*** Opening RECORD EXCERPTS ***

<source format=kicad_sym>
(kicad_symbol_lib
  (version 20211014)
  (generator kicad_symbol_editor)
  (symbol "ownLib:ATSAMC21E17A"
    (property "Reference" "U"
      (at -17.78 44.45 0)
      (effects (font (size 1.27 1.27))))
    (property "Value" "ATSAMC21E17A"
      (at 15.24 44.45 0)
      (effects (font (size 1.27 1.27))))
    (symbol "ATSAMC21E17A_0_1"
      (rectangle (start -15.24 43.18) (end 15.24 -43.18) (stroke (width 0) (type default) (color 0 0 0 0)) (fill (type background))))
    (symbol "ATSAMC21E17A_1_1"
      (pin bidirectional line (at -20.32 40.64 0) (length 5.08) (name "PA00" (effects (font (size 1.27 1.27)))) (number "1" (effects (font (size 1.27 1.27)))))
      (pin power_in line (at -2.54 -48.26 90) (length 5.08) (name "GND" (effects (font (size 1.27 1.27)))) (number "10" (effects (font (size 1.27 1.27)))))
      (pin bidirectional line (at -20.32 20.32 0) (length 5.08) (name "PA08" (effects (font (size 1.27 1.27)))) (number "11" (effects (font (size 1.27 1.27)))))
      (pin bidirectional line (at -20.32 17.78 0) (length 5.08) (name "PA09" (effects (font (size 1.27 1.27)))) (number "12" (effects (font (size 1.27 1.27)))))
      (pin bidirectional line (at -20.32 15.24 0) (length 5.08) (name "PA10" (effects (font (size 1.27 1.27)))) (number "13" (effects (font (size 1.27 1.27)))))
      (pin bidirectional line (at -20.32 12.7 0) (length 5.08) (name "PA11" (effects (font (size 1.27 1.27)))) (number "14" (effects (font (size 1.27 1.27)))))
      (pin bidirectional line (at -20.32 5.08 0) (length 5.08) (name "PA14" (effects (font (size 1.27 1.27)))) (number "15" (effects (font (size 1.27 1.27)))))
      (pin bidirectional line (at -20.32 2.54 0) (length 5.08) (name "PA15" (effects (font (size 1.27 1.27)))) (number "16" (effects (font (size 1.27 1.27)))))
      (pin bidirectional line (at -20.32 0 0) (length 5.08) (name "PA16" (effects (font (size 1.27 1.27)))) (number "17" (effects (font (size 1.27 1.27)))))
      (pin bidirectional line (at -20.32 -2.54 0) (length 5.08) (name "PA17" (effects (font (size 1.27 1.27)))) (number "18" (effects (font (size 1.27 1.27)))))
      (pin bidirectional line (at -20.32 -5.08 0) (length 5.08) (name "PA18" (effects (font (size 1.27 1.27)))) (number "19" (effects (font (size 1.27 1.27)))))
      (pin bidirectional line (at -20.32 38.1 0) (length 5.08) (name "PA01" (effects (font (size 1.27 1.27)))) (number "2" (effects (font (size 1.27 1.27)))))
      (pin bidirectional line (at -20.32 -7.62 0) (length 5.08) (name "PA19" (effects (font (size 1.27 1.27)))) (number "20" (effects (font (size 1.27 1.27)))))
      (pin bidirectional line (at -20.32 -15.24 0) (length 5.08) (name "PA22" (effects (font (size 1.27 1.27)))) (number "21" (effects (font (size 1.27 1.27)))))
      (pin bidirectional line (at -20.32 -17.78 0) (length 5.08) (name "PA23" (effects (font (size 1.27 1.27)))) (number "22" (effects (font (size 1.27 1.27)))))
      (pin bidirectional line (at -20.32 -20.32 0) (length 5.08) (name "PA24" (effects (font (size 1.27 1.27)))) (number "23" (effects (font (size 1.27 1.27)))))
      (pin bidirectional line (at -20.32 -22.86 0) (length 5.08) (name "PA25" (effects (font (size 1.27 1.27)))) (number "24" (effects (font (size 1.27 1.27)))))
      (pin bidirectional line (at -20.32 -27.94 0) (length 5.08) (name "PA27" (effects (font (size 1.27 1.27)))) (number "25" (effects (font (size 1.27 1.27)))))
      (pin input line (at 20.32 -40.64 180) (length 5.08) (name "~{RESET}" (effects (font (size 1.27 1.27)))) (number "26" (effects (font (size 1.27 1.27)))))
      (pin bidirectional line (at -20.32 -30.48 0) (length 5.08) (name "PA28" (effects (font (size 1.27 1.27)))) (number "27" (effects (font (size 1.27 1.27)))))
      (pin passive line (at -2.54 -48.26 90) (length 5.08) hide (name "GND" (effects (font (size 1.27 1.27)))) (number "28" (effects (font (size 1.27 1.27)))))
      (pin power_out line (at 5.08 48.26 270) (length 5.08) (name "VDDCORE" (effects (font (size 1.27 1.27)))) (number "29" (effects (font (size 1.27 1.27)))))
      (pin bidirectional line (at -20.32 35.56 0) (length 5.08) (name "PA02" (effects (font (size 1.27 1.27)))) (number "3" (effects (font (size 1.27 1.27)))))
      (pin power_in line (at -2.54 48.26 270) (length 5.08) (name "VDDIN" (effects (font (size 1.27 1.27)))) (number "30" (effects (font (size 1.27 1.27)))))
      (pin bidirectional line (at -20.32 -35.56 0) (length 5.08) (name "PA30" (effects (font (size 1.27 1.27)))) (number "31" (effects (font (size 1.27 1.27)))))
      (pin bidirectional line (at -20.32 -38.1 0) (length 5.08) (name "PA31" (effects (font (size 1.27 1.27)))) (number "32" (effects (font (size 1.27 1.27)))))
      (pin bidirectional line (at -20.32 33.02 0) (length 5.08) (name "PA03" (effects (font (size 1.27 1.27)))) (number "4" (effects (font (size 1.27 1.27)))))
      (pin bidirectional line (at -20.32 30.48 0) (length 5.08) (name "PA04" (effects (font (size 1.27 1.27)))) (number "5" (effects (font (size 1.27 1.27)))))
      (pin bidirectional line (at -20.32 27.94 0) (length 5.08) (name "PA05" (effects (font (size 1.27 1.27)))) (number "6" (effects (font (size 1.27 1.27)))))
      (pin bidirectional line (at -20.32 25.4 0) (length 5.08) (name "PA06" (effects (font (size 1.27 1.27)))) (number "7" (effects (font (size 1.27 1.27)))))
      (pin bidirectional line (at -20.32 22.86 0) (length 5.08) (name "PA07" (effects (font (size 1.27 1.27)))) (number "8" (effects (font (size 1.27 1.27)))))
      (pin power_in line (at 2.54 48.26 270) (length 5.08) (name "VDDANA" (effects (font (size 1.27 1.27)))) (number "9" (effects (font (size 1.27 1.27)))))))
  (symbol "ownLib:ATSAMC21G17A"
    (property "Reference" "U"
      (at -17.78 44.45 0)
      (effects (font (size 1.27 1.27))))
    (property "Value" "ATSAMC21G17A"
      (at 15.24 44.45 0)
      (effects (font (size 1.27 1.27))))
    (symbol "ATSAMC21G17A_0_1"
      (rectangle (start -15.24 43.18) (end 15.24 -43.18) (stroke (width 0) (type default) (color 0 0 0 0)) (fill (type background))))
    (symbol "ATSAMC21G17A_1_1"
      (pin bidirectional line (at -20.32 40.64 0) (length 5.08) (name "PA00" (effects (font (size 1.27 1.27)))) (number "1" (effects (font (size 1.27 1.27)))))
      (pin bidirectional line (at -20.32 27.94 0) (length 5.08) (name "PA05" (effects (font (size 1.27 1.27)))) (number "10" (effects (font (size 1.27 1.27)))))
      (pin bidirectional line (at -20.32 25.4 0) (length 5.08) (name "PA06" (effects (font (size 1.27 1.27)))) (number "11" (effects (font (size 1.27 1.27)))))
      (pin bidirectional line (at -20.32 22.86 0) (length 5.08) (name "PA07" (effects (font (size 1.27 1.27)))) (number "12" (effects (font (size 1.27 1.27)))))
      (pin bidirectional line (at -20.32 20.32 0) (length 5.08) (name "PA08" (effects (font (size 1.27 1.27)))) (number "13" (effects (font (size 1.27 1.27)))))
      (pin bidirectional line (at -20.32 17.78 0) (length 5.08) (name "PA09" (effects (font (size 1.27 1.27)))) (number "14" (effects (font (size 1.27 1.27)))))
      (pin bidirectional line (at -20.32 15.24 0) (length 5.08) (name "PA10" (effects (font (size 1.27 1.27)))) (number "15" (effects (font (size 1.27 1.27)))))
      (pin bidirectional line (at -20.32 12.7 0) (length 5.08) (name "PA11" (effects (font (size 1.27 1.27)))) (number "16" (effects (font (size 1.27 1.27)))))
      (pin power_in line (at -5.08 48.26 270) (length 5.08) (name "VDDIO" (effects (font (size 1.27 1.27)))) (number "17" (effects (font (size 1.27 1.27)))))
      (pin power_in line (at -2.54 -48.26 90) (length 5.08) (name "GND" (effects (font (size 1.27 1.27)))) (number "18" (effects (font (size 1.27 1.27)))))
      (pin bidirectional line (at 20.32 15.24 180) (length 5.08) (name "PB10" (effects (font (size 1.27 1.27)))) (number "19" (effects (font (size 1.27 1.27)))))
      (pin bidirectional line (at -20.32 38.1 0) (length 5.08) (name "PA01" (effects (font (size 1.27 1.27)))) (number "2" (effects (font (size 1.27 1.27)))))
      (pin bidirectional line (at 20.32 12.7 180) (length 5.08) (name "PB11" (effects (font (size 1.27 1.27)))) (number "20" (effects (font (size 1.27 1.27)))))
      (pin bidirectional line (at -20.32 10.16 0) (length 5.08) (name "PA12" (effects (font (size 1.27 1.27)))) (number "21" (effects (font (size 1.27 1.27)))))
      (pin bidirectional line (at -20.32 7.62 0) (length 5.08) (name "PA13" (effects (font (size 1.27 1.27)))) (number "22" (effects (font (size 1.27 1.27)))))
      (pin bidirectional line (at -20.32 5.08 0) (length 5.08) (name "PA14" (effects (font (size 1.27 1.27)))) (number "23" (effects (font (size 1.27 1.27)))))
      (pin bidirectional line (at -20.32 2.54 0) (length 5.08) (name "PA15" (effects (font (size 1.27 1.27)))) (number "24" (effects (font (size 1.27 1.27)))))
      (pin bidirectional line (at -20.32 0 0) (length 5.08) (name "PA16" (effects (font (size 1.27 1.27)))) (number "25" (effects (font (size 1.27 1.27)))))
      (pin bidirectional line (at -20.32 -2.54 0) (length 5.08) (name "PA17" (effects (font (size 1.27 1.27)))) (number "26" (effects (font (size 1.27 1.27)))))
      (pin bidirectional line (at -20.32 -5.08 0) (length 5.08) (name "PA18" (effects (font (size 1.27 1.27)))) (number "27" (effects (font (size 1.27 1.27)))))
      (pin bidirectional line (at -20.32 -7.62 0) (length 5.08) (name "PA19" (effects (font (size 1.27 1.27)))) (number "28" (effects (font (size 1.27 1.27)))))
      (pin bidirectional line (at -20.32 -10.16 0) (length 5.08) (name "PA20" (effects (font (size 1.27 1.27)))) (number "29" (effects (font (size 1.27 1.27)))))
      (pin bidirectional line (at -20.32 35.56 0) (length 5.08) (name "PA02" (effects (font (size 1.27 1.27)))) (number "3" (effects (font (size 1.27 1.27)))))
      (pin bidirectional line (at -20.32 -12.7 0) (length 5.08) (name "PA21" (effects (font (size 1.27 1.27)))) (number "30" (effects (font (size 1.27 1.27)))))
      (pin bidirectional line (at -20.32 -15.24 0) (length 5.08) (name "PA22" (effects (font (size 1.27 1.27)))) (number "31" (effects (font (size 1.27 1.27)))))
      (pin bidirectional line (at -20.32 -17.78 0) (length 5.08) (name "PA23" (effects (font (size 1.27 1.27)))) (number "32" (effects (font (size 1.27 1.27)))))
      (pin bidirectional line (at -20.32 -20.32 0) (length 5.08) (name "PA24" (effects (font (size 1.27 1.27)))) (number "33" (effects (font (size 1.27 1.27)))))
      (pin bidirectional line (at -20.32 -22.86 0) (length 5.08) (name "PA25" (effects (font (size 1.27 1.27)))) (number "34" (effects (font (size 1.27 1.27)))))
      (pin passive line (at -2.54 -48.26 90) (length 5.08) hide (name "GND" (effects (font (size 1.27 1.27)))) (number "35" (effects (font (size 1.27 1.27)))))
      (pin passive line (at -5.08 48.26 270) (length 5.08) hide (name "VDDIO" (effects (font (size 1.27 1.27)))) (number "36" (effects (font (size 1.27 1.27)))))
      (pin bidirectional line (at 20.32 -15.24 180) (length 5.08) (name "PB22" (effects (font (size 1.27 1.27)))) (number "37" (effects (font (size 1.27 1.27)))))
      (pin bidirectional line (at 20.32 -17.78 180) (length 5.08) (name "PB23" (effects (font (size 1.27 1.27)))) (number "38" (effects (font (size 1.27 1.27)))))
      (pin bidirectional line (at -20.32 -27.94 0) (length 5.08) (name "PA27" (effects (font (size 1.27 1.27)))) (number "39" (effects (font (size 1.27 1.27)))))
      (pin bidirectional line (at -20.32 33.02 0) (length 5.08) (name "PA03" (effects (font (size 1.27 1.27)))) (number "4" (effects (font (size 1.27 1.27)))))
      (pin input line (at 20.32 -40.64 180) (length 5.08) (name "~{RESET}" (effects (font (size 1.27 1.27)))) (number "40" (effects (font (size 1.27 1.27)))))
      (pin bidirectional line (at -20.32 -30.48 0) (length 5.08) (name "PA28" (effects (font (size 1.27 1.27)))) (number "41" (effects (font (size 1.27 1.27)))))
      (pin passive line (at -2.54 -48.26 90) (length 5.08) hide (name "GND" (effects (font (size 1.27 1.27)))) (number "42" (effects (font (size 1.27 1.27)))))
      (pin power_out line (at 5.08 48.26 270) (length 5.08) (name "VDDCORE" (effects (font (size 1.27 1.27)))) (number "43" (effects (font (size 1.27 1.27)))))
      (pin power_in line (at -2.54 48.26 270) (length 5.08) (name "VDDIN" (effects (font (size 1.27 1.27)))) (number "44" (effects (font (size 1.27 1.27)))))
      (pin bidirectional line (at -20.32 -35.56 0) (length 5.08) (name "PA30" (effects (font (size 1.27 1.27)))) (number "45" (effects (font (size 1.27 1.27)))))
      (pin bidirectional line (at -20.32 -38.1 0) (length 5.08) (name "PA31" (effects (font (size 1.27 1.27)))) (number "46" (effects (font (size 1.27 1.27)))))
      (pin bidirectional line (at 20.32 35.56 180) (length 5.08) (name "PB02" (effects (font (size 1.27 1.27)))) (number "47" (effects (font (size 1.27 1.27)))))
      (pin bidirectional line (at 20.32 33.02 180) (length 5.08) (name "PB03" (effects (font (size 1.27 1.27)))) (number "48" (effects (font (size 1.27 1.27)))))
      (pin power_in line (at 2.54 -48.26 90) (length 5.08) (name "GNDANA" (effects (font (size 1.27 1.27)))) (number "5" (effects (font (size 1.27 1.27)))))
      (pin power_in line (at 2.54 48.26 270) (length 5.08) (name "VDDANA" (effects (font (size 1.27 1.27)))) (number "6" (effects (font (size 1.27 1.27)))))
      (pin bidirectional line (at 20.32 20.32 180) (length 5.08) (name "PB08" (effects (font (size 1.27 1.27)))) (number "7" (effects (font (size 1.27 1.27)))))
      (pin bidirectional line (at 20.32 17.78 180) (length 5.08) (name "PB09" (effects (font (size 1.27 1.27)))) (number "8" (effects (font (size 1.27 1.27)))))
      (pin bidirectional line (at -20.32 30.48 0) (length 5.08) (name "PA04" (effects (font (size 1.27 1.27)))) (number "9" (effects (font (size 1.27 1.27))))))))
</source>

*** Closing RECORD EXCERPTS ***

**WORK TO BE COMPLETED:** Using the entries above, return exactly the lines from the line with "(pin passive line (at -5.08" to the line with "(pin bidirectional line (at 20.32 -15.24", counting both of those lines.

**RESPONSE FOR THIS EXERCISE:**
      (pin passive line (at -5.08 48.26 270) (length 5.08) hide (name "VDDIO" (effects (font (size 1.27 1.27)))) (number "36" (effects (font (size 1.27 1.27)))))
      (pin bidirectional line (at 20.32 -15.24 180) (length 5.08) (name "PB22" (effects (font (size 1.27 1.27)))) (number "37" (effects (font (size 1.27 1.27)))))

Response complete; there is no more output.